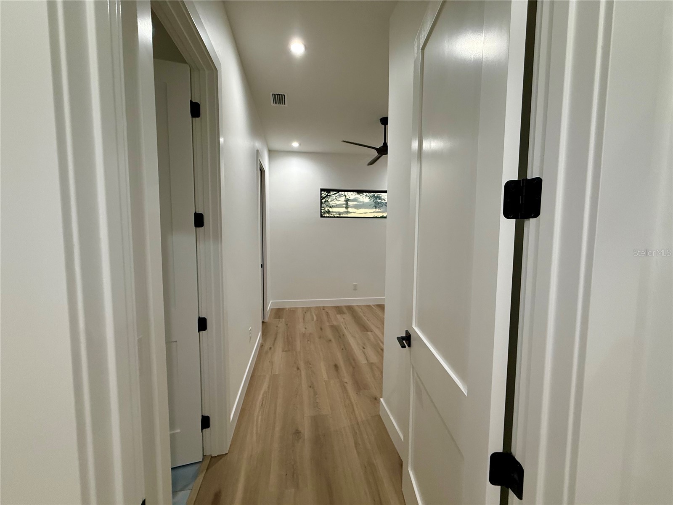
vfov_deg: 85.7
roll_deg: -0.5
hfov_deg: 102.1
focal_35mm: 14
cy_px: 252
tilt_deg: -4.3
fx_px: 272
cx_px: 336
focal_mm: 2.22
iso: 320
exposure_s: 1/120
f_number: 2.2
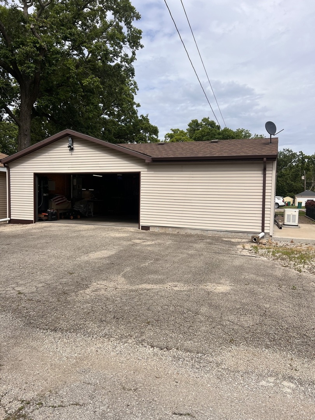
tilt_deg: -1.4
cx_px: 158
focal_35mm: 26
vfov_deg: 67.3
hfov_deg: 53.1
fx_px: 315
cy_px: 210
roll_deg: -1.6
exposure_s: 1/4444
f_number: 1.5
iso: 50
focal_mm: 5.7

Activity
Repeat the entries faithfully. Any picture gets left out.

Response below
vfov_deg: 85.7
roll_deg: -0.5
hfov_deg: 102.1
focal_35mm: 14
cy_px: 252
tilt_deg: -4.3
fx_px: 272
cx_px: 336
focal_mm: 2.22
iso: 320
exposure_s: 1/120
f_number: 2.2
tilt_deg: -1.4
cx_px: 158
focal_35mm: 26
vfov_deg: 67.3
hfov_deg: 53.1
fx_px: 315
cy_px: 210
roll_deg: -1.6
exposure_s: 1/4444
f_number: 1.5
iso: 50
focal_mm: 5.7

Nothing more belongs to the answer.